That’s One Classy Cephalopod

By: John A. Lanier

You would be smart to consider octopi for inspiration if you were a practicing biomimic – especially if the design question you are asking is “how would nature efficiently navigate confined aqueous spaces like the piping in municipal water systems?”

The octopus isn’t my favorite animal, but it’s dang close. Octopi are incredibly intelligent, strong, and curious. They can solve puzzles and camouflage themselves. Plus, they carry around ink and use it as a “smoke screen” to get away from bad guys, which is awesome/cool/wicked/baller/rad/boss/groovy/righteous/neato burrito (depending on your decade/part of the country/hokeyness).  Let’s take a deep dive (teehee) into the myriad tricks of which the humble octopus is capable.

Here’s an octopus figuring out how to get into a crab trap for an easy meal, and then get back out without getting caught. Here’s an octopus opening a plastic bottle to get the treat inside. Here’s the inverse of that – an octopus unscrewing a jar from the inside. Here’s an octopus escaping a boat it got stuck on through a tiny little hole.

So yeah, you’d be more than justified to put octopi on your top seed line (I still reserve that for penguins though).

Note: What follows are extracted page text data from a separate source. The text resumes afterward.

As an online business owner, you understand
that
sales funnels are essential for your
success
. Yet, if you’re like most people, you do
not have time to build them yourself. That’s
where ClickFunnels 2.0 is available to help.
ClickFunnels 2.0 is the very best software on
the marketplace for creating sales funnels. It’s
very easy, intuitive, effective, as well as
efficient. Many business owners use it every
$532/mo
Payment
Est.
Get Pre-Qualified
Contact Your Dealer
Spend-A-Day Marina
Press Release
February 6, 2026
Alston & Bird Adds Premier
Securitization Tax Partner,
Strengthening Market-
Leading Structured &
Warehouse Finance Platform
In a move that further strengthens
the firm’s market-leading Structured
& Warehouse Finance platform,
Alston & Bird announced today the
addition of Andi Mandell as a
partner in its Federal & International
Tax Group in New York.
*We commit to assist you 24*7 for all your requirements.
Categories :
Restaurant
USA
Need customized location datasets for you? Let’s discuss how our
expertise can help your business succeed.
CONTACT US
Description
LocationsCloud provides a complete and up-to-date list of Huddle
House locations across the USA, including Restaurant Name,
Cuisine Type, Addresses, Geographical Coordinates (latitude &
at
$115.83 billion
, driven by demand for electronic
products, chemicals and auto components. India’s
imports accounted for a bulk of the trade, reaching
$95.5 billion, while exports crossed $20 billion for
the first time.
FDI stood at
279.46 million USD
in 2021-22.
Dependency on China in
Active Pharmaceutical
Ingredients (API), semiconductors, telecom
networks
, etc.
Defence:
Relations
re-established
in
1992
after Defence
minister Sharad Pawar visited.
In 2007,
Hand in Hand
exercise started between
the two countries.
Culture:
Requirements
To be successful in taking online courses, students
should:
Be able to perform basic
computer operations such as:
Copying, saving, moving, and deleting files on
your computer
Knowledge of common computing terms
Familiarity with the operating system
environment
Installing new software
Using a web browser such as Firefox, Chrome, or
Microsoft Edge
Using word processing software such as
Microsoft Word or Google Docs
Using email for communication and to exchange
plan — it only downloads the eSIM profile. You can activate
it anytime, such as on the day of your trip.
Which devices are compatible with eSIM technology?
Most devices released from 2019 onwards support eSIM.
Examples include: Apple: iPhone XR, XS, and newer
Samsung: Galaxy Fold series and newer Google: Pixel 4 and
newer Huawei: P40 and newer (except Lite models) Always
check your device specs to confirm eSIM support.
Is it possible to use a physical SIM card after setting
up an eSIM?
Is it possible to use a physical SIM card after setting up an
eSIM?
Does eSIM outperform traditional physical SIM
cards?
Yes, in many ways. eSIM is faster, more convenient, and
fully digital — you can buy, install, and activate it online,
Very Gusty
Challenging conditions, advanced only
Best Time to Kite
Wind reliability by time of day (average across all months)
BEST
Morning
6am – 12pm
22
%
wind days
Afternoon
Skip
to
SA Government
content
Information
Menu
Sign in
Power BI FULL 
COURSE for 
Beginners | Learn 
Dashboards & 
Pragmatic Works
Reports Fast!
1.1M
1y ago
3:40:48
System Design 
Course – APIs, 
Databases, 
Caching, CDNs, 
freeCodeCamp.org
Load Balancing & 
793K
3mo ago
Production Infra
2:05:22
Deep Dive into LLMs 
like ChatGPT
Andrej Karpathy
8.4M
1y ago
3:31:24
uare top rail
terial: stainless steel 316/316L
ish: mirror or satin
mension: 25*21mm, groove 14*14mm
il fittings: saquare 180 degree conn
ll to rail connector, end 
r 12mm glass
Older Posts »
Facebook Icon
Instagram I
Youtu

You would also be smart to consider octopi for inspiration if you were a practicing biomimic – especially if the design question you are asking is “how would nature efficiently navigate confined aqueous spaces like the piping in municipal water systems?”
 
That’s essentially the question that our latest winner of the Ray of Hope Prize was asking. Please meet WatchTower Robotics. They are working to develop a soft robot that can travel through municipal water systems, no matter what type of piping is used in the system. Along the way, the robot will map the system and detect any water leaks, flagging with precision where those leaks are. Client municipalities can then dig exactly where they need to in order to fix the leaks (rather than digging up whole streets in search of them).
 
It’s a brilliant business model, with a tremendous environmental and social component. It turns out that an average of 20% of clean water globally is lost to pipe leaks and bursts! Further, as water infrastructure ages, this problem is likely to get worse over time.
 
Learning from the octopus, WatchTower Robotics was able to increase the compression rate of their robot from 80% of its normal size to 50%, dramatically increasing its navigation capabilities inside water pipes. They also took inspiration from blind cave fish and jellyfish. I was tremendously impressed by the quality of their biomimicry, as I was by that of the other six finalist teams as well.
 
You can take a look at their designs here, and I urge you to do so. All of the teams had the chance to go on stage at GreenBiz’s Circularity 19 conference last week in Minneapolis, as well as to share their work with conference attendees during the networking breaks. It was a great experience for us, and I hope it was a great experience for them. They are just getting started, and we can’t wait to see what this whole group of Biomimicry Launchpad finalists are able to do in the years to come!